Friday, May 24, 2013
Review: Summer Falls by Amelia Williams
By: Amelia Williams
Publisher: BBC Digital
Summer Falls is a short Doctor Who novella purportedly written by none other than Amelia (Pond) Williams (also known as new-to-me Who author James Goss). The book appears in the season seven episode "The Bells of St. John," wherein the Doctor finally reconnects with Clara, the "impossible girl." One of Clara's charges is reading Summer Falls, a book whose eleventh chapter Clara promises will bring tears when it is read. This short slice of Who-related fiction is actually one of the cleverer tie-ins that I've encountered as it serves as a touchstone between the Doctor's newest companion and his much-loved previous ones, Amy and Rory, the latter two lost in the past at the conclusion of "The Angels Take Manhattan."
I absolutely LOVE the concept of Amy becoming an author, and this story fits nicely into the constructs of her "new" timeframe -- mid-twentieth century America. Having grown up reading the likes of the original Nancy Drew, Trixie Belden, and Bobbsey Twin mysteries, Summer Falls fits comfortably within the realm of fiction of that ilk. Featuring intrepid, adventurous, mystery-solving children, Amy Pond's novel is deceptively grounded in the real world. Young Kate is far to logical to believe in magic of any sort, yet sprinkled throughout the novella are on a former companion of the Doctor's could appreciate -- hints that the ordinary only masks thrilling and terrifying wonders.

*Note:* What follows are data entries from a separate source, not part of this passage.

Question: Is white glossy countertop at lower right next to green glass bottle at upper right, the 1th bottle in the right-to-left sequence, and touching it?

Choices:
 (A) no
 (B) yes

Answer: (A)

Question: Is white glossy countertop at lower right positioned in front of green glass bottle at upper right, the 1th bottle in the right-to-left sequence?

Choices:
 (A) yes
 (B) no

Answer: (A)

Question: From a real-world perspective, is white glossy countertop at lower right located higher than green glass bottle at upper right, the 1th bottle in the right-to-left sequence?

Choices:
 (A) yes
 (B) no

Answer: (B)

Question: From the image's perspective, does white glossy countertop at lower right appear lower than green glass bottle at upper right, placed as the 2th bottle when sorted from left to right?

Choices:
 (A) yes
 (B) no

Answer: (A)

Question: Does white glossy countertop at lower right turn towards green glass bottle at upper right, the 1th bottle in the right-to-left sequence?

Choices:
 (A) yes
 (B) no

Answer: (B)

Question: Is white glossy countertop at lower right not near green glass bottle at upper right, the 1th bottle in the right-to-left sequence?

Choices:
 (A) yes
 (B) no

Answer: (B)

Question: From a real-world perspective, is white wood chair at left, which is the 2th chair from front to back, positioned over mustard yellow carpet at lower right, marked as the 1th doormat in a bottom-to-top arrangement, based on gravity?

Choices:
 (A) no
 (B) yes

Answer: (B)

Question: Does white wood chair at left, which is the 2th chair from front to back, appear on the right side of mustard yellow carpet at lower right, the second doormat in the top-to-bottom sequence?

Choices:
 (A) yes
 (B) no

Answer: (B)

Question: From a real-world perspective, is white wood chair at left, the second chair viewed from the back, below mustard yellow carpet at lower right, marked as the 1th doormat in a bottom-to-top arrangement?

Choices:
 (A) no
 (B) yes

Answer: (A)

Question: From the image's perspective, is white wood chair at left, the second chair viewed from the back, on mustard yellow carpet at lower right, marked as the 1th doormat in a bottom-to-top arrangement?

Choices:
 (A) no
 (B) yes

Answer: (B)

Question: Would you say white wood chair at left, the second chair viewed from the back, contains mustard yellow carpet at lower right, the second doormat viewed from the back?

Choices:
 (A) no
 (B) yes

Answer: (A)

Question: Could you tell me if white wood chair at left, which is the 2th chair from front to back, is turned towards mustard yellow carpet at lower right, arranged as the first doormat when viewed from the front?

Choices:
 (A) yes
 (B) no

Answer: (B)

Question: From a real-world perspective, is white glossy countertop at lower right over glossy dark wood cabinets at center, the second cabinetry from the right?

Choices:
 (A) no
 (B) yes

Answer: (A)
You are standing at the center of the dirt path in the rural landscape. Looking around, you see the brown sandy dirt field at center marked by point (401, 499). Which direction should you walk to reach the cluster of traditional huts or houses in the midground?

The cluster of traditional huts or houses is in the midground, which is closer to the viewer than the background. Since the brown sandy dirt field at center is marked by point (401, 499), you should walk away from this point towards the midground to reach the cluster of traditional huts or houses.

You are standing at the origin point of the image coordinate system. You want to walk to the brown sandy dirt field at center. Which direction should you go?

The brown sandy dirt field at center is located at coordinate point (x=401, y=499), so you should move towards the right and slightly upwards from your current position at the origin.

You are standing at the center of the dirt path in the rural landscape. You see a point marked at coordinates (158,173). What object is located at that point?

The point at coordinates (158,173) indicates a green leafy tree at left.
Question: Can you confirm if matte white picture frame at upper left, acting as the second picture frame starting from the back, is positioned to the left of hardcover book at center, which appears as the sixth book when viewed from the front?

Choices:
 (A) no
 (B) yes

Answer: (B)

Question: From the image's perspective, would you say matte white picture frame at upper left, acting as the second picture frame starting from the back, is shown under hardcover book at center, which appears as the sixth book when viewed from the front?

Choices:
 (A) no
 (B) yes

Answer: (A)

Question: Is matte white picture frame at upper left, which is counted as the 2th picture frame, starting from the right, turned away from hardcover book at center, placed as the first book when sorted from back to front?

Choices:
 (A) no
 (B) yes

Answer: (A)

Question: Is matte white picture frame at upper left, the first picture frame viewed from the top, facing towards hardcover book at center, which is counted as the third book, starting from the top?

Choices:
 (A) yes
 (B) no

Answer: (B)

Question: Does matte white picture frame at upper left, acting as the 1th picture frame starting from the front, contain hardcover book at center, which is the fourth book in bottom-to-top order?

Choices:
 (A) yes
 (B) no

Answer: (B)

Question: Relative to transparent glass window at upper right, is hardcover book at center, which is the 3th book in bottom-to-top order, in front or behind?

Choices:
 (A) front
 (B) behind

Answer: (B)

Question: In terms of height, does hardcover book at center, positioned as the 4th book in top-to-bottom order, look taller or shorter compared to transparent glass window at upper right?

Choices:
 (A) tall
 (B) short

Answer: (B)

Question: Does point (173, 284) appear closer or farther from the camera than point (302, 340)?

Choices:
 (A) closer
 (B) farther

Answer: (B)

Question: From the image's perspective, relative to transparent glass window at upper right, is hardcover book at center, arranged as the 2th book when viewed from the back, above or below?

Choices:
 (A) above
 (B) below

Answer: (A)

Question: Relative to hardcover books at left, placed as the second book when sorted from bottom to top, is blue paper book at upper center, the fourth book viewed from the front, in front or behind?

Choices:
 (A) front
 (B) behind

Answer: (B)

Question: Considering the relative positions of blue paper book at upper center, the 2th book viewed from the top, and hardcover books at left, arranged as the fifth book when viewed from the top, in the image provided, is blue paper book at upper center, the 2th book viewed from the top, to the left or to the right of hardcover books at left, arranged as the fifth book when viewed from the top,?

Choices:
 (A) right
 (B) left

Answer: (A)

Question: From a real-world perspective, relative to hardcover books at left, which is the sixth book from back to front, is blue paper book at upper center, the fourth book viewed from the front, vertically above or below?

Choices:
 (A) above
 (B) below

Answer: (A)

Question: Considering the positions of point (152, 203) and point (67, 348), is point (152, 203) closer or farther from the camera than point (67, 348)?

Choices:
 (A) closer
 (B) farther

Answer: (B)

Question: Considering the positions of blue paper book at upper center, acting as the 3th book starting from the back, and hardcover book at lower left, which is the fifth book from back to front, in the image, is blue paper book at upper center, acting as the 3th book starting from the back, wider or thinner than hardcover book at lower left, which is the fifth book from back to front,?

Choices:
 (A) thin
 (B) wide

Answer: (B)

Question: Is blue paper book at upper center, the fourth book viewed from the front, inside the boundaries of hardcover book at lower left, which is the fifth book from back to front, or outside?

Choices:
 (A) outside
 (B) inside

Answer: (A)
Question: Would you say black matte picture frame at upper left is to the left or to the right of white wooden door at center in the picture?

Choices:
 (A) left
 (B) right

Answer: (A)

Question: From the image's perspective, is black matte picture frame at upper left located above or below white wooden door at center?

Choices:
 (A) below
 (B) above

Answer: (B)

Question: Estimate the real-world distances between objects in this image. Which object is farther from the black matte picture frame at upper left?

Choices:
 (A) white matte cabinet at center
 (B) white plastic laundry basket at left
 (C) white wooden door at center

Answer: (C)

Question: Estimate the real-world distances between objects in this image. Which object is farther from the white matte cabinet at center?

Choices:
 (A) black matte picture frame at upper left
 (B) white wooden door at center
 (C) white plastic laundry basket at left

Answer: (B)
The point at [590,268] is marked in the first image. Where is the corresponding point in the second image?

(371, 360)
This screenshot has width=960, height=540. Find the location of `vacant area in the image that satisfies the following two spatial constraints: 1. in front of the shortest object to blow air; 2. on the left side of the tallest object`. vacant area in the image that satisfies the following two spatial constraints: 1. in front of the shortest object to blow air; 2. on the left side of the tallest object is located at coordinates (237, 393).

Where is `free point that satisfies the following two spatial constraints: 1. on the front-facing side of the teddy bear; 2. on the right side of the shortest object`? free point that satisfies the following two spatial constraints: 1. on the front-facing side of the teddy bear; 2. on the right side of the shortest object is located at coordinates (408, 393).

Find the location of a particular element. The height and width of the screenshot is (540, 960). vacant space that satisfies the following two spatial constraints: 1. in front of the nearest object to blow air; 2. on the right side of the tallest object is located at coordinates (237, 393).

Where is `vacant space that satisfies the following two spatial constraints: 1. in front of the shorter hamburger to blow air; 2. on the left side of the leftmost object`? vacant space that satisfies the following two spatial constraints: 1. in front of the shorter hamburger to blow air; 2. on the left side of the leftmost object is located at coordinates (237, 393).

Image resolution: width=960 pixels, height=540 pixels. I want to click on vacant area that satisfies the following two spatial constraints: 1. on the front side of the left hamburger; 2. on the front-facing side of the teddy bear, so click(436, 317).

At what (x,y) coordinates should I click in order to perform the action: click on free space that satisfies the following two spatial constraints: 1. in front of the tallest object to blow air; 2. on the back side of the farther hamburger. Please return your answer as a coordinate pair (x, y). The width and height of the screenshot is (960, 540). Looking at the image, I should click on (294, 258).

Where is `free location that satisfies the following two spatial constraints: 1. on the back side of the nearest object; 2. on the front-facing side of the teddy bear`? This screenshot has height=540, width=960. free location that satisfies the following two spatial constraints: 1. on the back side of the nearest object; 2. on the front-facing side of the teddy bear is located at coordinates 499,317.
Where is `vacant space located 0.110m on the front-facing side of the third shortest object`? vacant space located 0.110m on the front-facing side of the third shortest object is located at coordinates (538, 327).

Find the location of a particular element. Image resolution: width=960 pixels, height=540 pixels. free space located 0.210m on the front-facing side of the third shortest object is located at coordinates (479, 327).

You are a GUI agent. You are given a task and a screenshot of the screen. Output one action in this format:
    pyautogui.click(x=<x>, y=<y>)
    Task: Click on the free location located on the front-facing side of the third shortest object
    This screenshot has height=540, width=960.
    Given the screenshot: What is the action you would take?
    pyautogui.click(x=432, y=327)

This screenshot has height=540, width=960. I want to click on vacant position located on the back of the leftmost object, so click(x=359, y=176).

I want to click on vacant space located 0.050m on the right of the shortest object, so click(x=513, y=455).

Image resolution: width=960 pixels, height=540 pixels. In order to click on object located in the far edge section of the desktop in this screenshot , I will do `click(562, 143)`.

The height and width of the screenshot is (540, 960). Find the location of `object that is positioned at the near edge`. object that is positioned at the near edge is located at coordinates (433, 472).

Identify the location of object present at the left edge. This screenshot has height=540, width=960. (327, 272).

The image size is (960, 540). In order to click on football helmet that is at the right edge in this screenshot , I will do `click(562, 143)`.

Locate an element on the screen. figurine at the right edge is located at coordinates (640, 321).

I loved the character of Kate, perhaps a thinly-disguised version of the child Amy might have been after waiting that first night for the man in the box to return to her, all focus and determination masking her disappointment when he fails to appear. The entire tale has the feel of a fairy tale, something akin to "The Snow Queen, hinting at the continuing season seven menace of "The Great Intelligence" (and perhaps quoting from Goss's previous full-length Who novel, Dead of Winter). And Eleven-as-the-Curator is pitch-perfect and may just bring forth a tear or two by the time one reaches the sacrifice detailed in chapter eleven.
One could perhaps argue that this novella is the equivalent of an adventure with the Doctor from the ever-resourceful Amy's point-of-view. A lovely concept, marred only by uneven pacing and the restrictions of the novella format, Summer Falls is easily one of the best fictional tie-ins to the current Who-universe. There is a lot of potential in this concept and format, so much so that I can only hope the BBC explores opportunities of this type in the future and in greater, more substantive depth.
About the book:
"When summer falls, the Lord of Winter will arise..."
In the seaside village of Watchcombe, young Kate is determined to make the most of her last week of summer holiday. But when she discovers a mysterious painting entitled 'The Lord of Winter' in a charity shop, it leads her on an adventure she never could have planned. Kate soon realises the old seacape, painted long ago by an eccentric local artist, is actually a puzzle. And with the help of some bizarre new acquaintances - including a museum curator's magical cat, a miserable neighbour, and a lonely boy - she plans on solving it.